"Never was asked, was told."

  Girlfriend messaged me yesterday telling me that The Ex's son had gotten the baby sick again.  I told her that it's that time of year, it's kind of unavoidable, I'm sick myself and am just getting over it, and that I understood her frustration because it's hard to watch your kids sick when they're that small. (I really tried to be diplomatic about this.  It's starting to be cold season; you can't always prevent a kid getting sick so I wasn't going to blame The Ex's son for it.  It happens.)

  Girlfriend then said she was "SO MAD."  She said that she and Son had gotten stuck watching The Ex's younger kids and added, "Never was asked, was told." (Again, not going to blame The Ex quite yet.  It's possible that she said something to Son about it and he forgot to tell Girlfriend until the last second.  Probably not, but I'm still willing to give her the benefit of the doubt.)  Girlfriend said there was practically no food in the house, The Ex and Ned didn't leave them any money, and they had to watch the kids from September 29th to October 6th.  I asked if The Ex and Ned were on vacation, again.  Girlfriend replied, "YUP."  I said they had gone without the kids, surprise... (Listen, I think alone time is essential to a healthy relationship.  You need one-on-one time with your spouse to reconnect.  But they literally take week-long vacations by themselves at least once a year and leave the kids with whoever will take them, only to have The Ex bitch at Husband that she doesn't have enough time with Daughter.  And in case you were wondering yes, this WAS supposed to be The Ex's weekend but she's not going to be in town.  On top of that, you need to make sure your kids have their essentials BEFORE you leave; it's not the responsibility of their caregiver to financially support your child while you're off pretending to care about your husband.)

  Girlfriend said she didn't know what to make the kids for lunch.  I asked her if she had asked The Ex what the kids are supposed to eat.  Girlfriend replied that she was so mad it wasn't funny; she said that she and Son had no money as it is and now they "have to go buy shit."  Girlfriend said she was going to write down everything they spent money on and The Ex would pay them back for everything, or they are "dead ass done with her."  Girlfriend said that The Ex said she "forgot to leave money and there is plenty of food" but there was only enough food for 3 dinners. (I spectulated to someone else that The Ex was correct that there was "plenty of food" but just enough for her kids; The Ex probably didn't feel that she was required to feed Son or Girlfriend, despite them caring for her children for an entire week.)

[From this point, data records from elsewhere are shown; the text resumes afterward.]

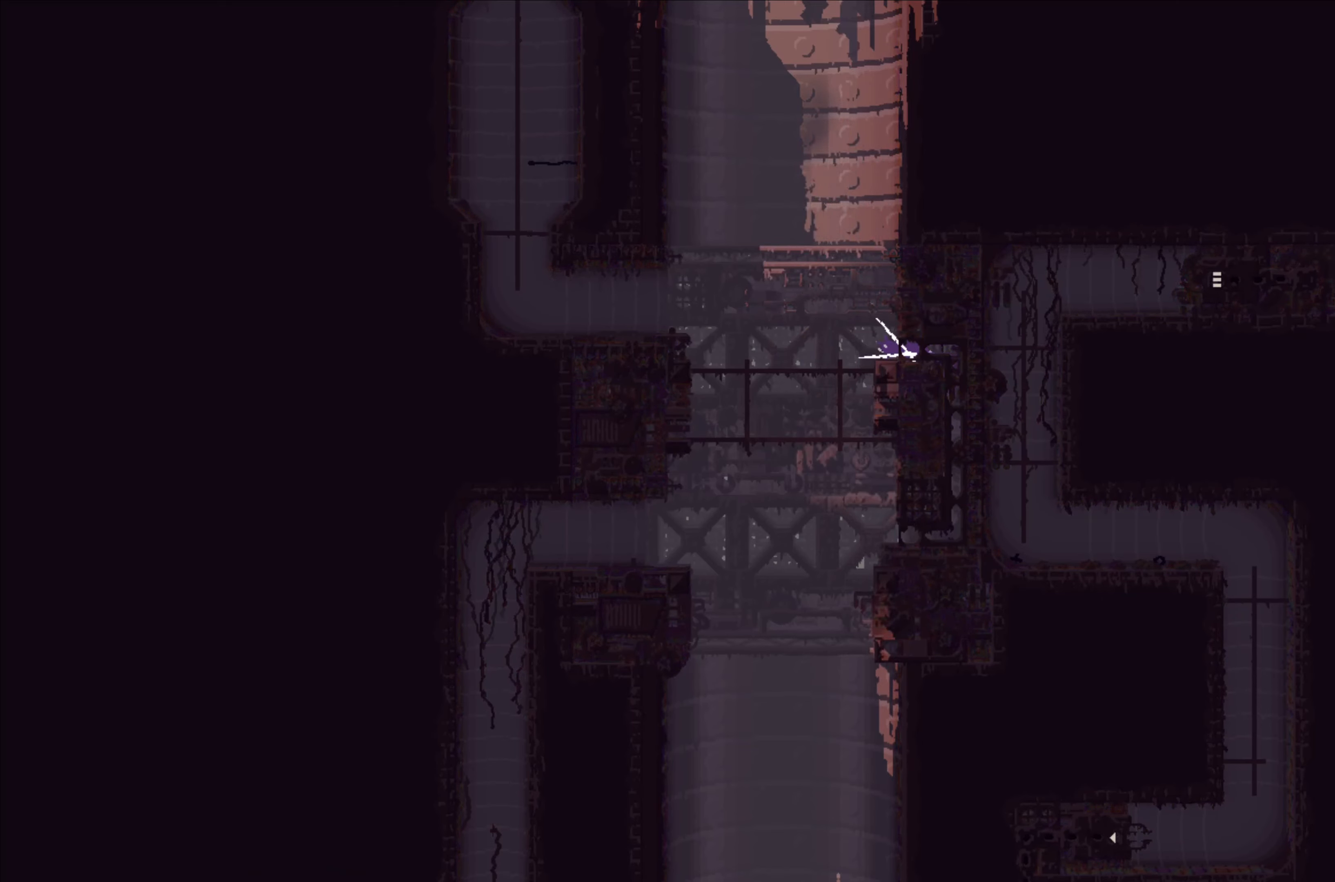
{"buttons": [], "left_stick": "center", "events": [[183, "left_stick", "up-left"], [267, "left_stick", "up"], [367, "left_stick", "up-right"], [483, "left_stick", "center"]]}
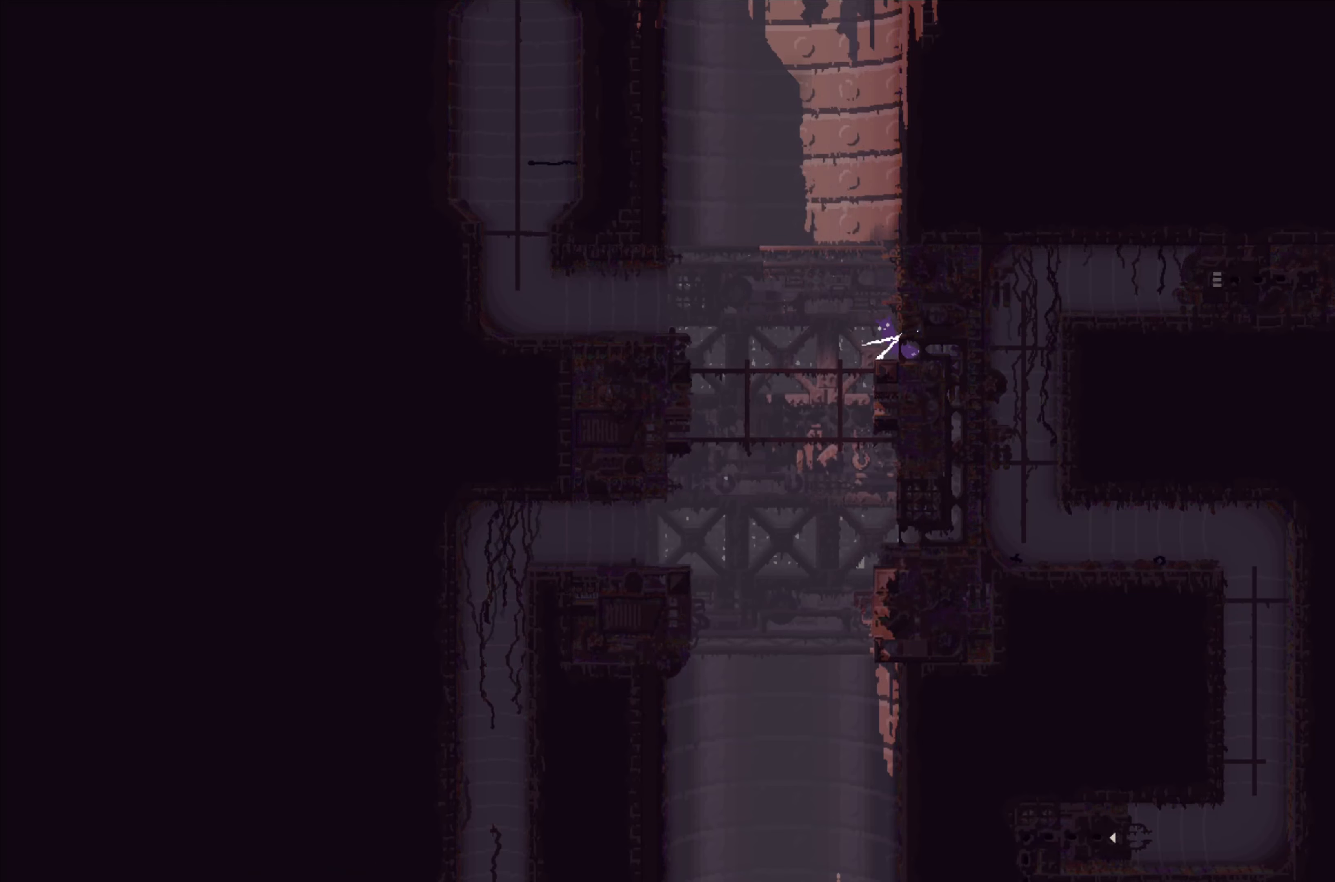
{"buttons": ["A"], "left_stick": "left", "events": [[250, "left_stick", "left"], [300, "A", "down"]]}
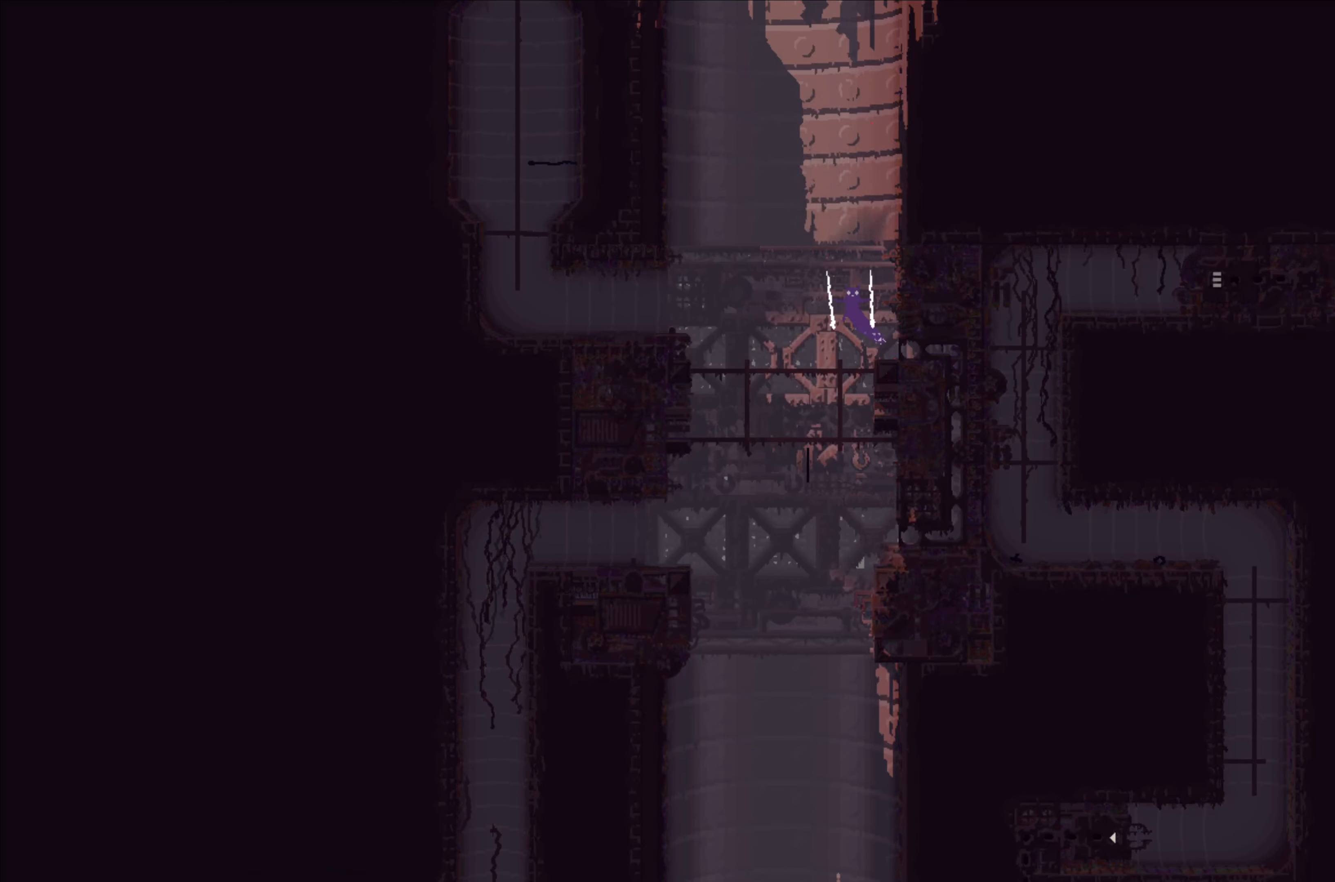
{"buttons": [], "left_stick": "up", "events": [[200, "A", "up"], [200, "left_stick", "up-left"], [367, "left_stick", "up"]]}
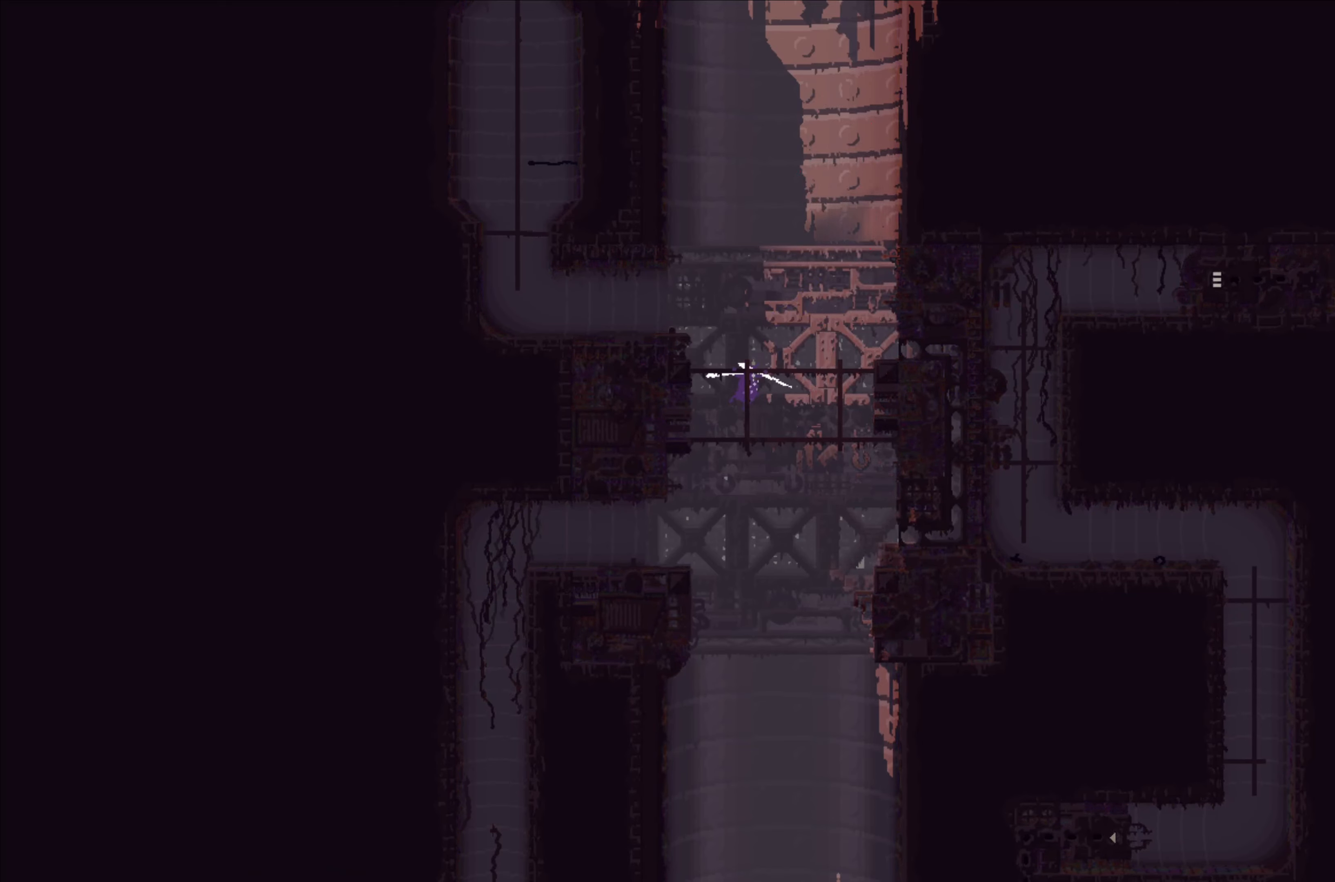
{"buttons": [], "left_stick": "left", "events": [[467, "left_stick", "left"]]}
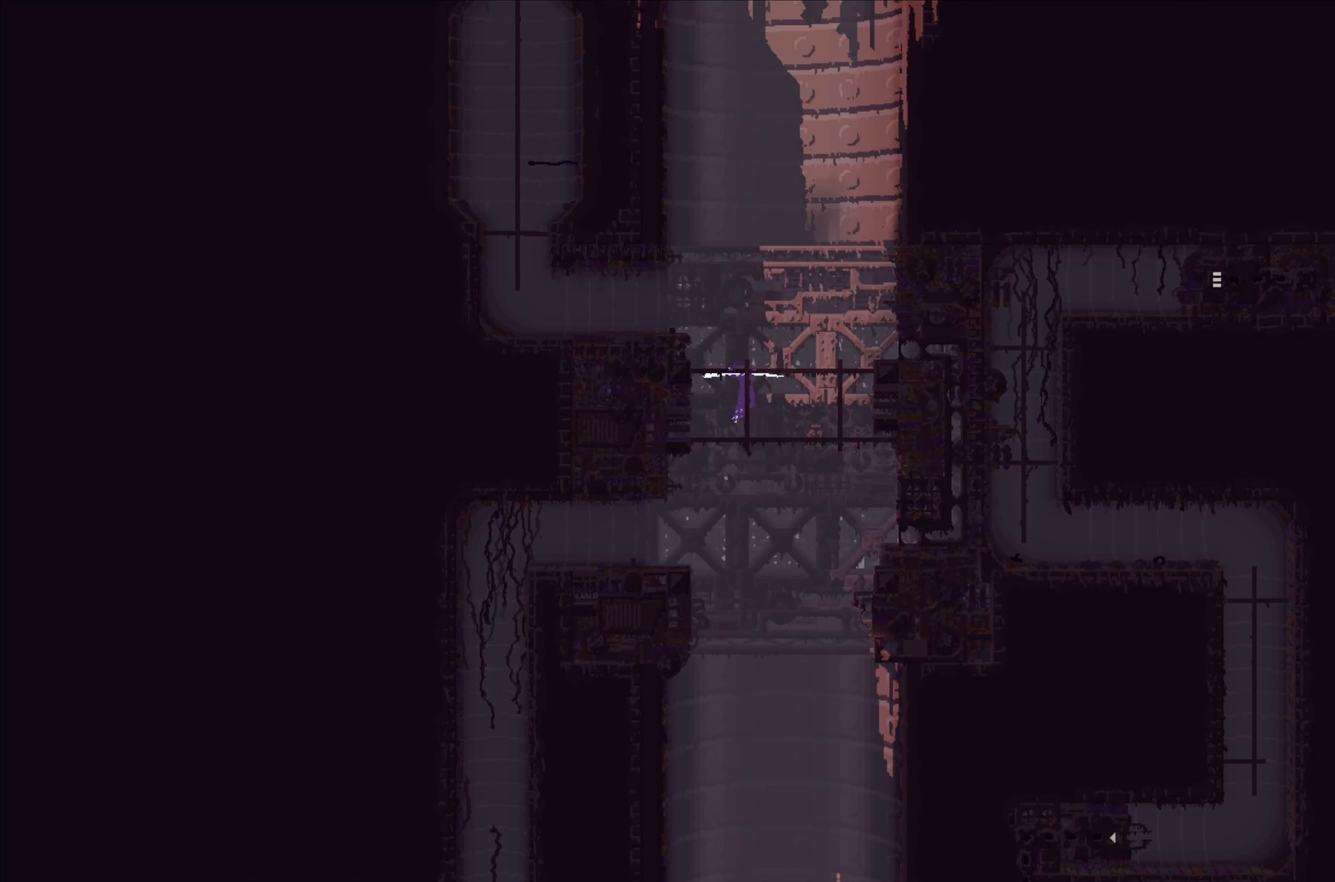
{"buttons": [], "left_stick": "up", "events": [[350, "left_stick", "up"]]}
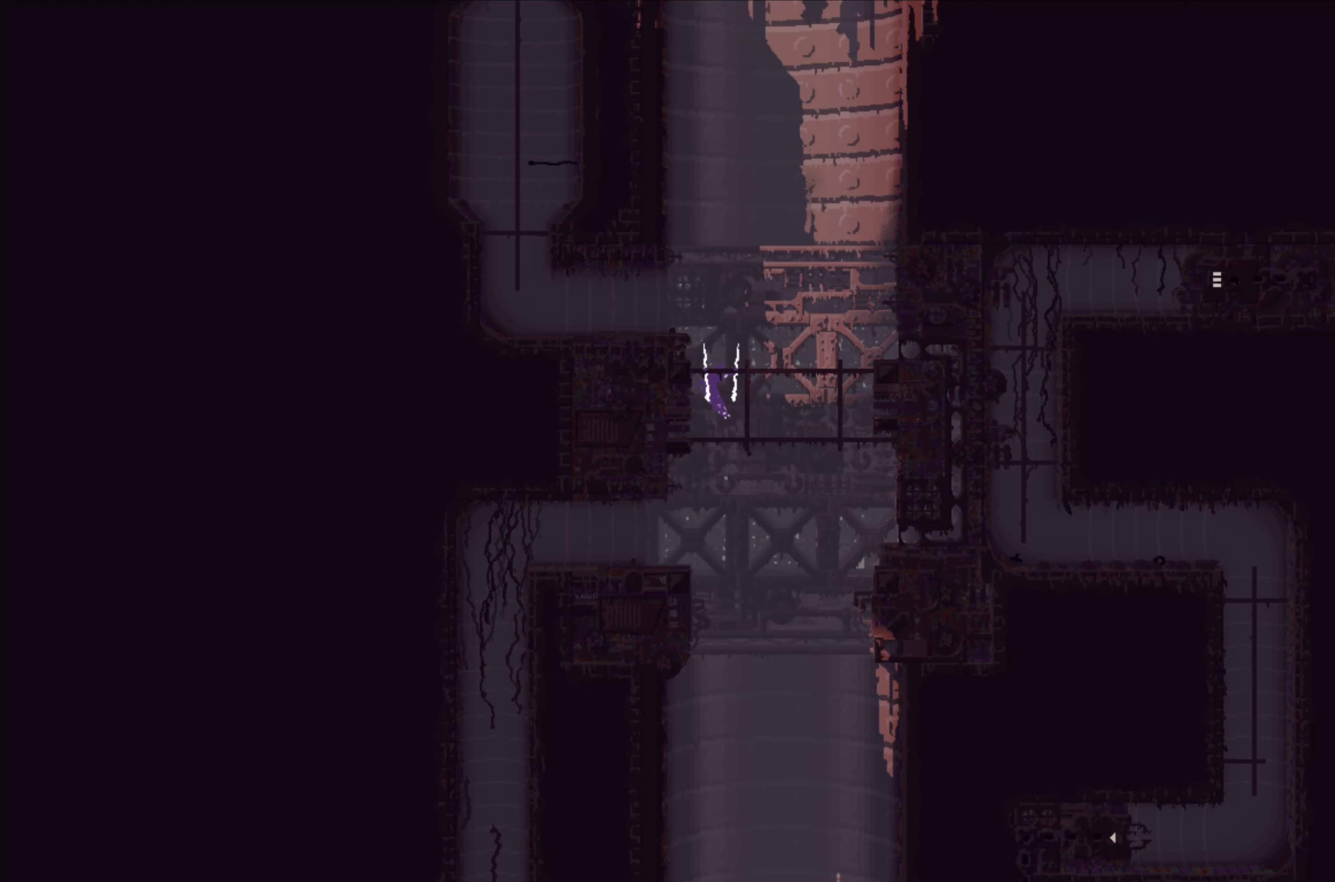
{"buttons": ["A"], "left_stick": "up-left", "events": [[200, "left_stick", "up-left"], [400, "A", "down"]]}
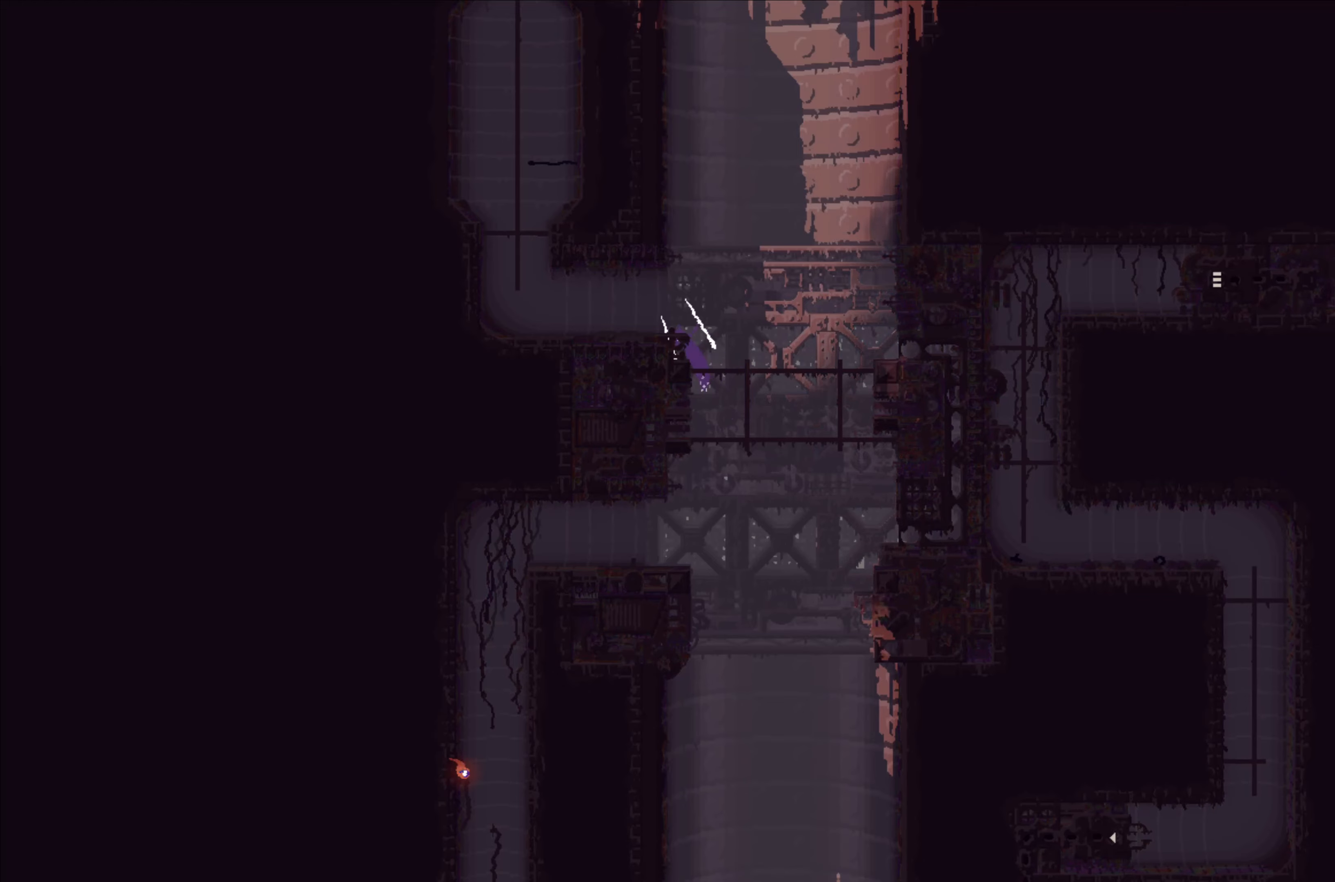
{"buttons": [], "left_stick": "up-left", "events": [[200, "A", "up"]]}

  Girlfriend repeated that they hadn't been asked to watch the kids, The Ex just told them that they were.  I told her that it didn't matter if they had money or not; the kids were not Son or Girlfriend's children and they weren't their responsibility.

  As if all of this wasn't enough, then Girlfriend said, "And she wants us to drive down and watch [Daughter] in the parade and send her photos with what gas🙃" I asked how they were supposed to drive down here if they were watching the kids, or if they were expected to bring the kids with them.  Girlfriend said they were supposed to take the kids with them.  (So not only has The Ex not left any money or food in the house, but now she wants Son and Girlfriend to spend their gas money to watch Daughter in a parade so that The Ex can pretend that she's a part of her life.  Mind you, just a few weeks ago Daughter told me that The Ex drives alone for placement exchanges because "she's always tired from getting up around 5:30 in the morning and doesn't want to fall asleep with the kids in the car."  Yet Son starts work at 4am; after working a full shift, The Ex is expecting him to drive 2 hours one way, with the kids in the car, so that The Ex can see a picture of Daughter in a parade. #logic )  I replied with the laughing-crying faces and a GIF that says, "It ain't gon' happen"

  Girlfriend replied that Son said once he gets his money back, he's going to take a big step back from The Ex.  I told Girlfriend that once The Ex got home, I'd tell her that they didn't have money for gas because they had to buy food, hand her a receipt, and ask her to repay them in 5 days.  Girlfriend said they would and repeated again that she was so mad.  I told her that I didn't blame her.

  Then Girlfriend said on top of everything else, if she or Son wanted to have a cigarette they had to go all the way out to the road.  The road is at least 50 feet away from the house.  I can completely understand not wanting them to smoke in the house, but seriously...

  And then the final cherry on this petty sundae was Girlfriend sending me a Snapchat last night and writing, "Having tacos cuz [The Ex] is paying us back 😂🤑"  Husband and I just had a debate about Son and Girlfriend getting reimbursed.  He thinks that The Ex isn't going to pay them back; I said that The Ex won't, but she'll make Ned pay them back.  Guess we'll have to wait until next Sunday to see!